## Exercise tasks
1 – In the Braxton Hicks contractions text, what leads to shortness of breath and indigestion near the end of pregnancy?
2 – Retype the Braxton Hicks contractions text from "Pregnancy brings a" to "transition to parenthood.".
3 – Condense the paragraph of the Braxton Hicks contractions text that begins "Pregnancy brings a wide range of symptoms" into a bulleted list, keeping its main facts.

## Document text
****

Why Do Braxton Hicks Contractions Occur?

Pregnancy brings a wide range of symptoms, some more pleasant than others. By the time the end of the third trimester rolls around, the baby is big enough to start causing plenty of aches in both the lower back and pelvic area while also pushing your uterus up into your diaphragm and rib cage, leading to shortness of breath and indigestion, as per the Mayo Clinic. Heartburn, feeling a frequent need to urinate, and hemorrhoids round out the symptoms as pregnancy comes to a close. But this just sums up the physical experience — there is also an emotional component to the end of pregnancy, in which feelings of fear and anxiety tend to come up around labor, birth, and the transition to parenthood.

****

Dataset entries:
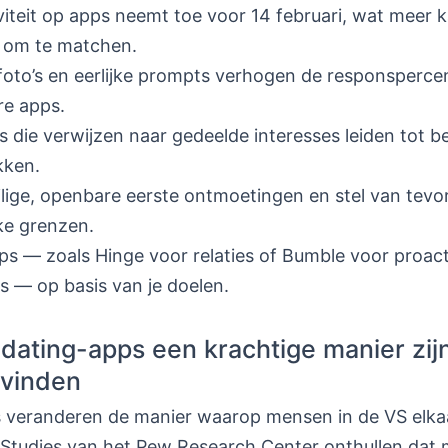
viteit op apps neemt toe voor 14 februari, wat meer 
 om te matchen.
foto’s en eerlijke prompts verhogen de responsperc
re apps.
 die verwijzen naar gedeelde interesses leiden tot b
kken.
ilige, openbare eerste ontmoetingen en stel van tevo
jke grenzen.
ps — zoals Hinge voor relaties of Bumble voor proac
 — op basis van je doelen.
ating-apps een krachtige manier zij
e vinden
 veranderen de manier waarop mensen in de VS elka
Studies van het Pew Research Center onthullen dat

****

## Answers by task
1 – The baby pushing the uterus up into the diaphragm and rib cage.

2 –
Pregnancy brings a wide range of symptoms, some more pleasant than others. By the time the end of the third trimester rolls around, the baby is big enough to start causing plenty of aches in both the lower back and pelvic area while also pushing your uterus up into your diaphragm and rib cage, leading to shortness of breath and indigestion, as per the Mayo Clinic. Heartburn, feeling a frequent need to urinate, and hemorrhoids round out the symptoms as pregnancy comes to a close. But this just sums up the physical experience — there is also an emotional component to the end of pregnancy, in which feelings of fear and anxiety tend to come up around labor, birth, and the transition to parenthood.

3 –
- Late in the third trimester, the baby is big enough to cause aches in the lower back and pelvic area.
- The baby pushes the uterus up into the diaphragm and rib cage, causing shortness of breath and indigestion (per the Mayo Clinic).
- Heartburn, a frequent need to urinate, and hemorrhoids are other symptoms near the end of pregnancy.
- Emotionally, fear and anxiety tend to arise around labor, birth, and the transition to parenthood.